Update Nov 2015: All files are now available here: http://www.cartographersguild.com/sh...hlight=Streets

Hello,

I created a set of near-future and modern city street tiles, nothing fancy but since there ain't too many of those around I thought I'd make them available to the public.

These were originally designed for a Cyberpunk 2020 framework for Maptools.

All tiles are available plain for modern use and with blue lights lining the streets for a cyberpunkish look.

Also included is the PSD file which I used to create all the tiles, so in that file is everything you need to create your own tiles, even some instructions are included in the "data" layergroup.

In any case, if you have any ideas for stuff that is missing, please tell me and I will try to incorporate it into the next version.
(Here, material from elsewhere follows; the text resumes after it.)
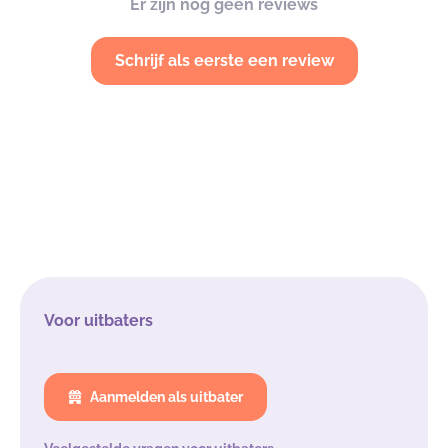
Er zijn nog geen reviews
Schrijf als eerste een review
Voor uitbaters
Aanmelden als uitbater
I will even do custom work if you need one specific tile for your campaign, maybe with a certain marking or something.

Here's how to use the tiles:

After extracting, there is the main folder with all tiles plus the PSD file and a folder "Lights" which has copies of all tiles, only with curb lights.

All tiles follow a simple naming scheme to quickly find what you're looking for: 


First digit:
I = Straight Road
L = L-shaped Turn
T = T-crossing
X = X-crossing

Second digit:
N = Narrow street, for suburbs and side streets, alleys etc.
W = Wide street, for main roads and highways

Other keywords:

Asphalt (plain road without sidewalk)
VTOL (VTOL landing spot)
Plaza (plain sidewalk without and road or curb, as well as some decorative asphalt spots in the middle... For putting a potted plant or something in it.

I recommend first doing a basic street layout, then placing special street tiles for pedestrian crossing etc, and then adding a 3 square wide sidewalk along all roads.

Even better would be to create your city grid in your favourite graphics editing program, this way you can easily add grunge and trash etc. without having to worry about tiling issues.

Comments welcome! (Via PM or eMail: "chernoskill (at) gmx (dot) net".

Have fun building your city  :Wink: 

Cherno

Streets_ChernoV1

[spoiler=] [/spoiler]

[spoiler=][/spoiler]

----------


## Terokai

Neat! thanks for this

----------


## Cherno

The most current versions of the files are available here:

http://www.cartographersguild.com/sh...hlight=Streets

----------


## narhund

Awesome tiles, and thanks for making them available for people to use!

----------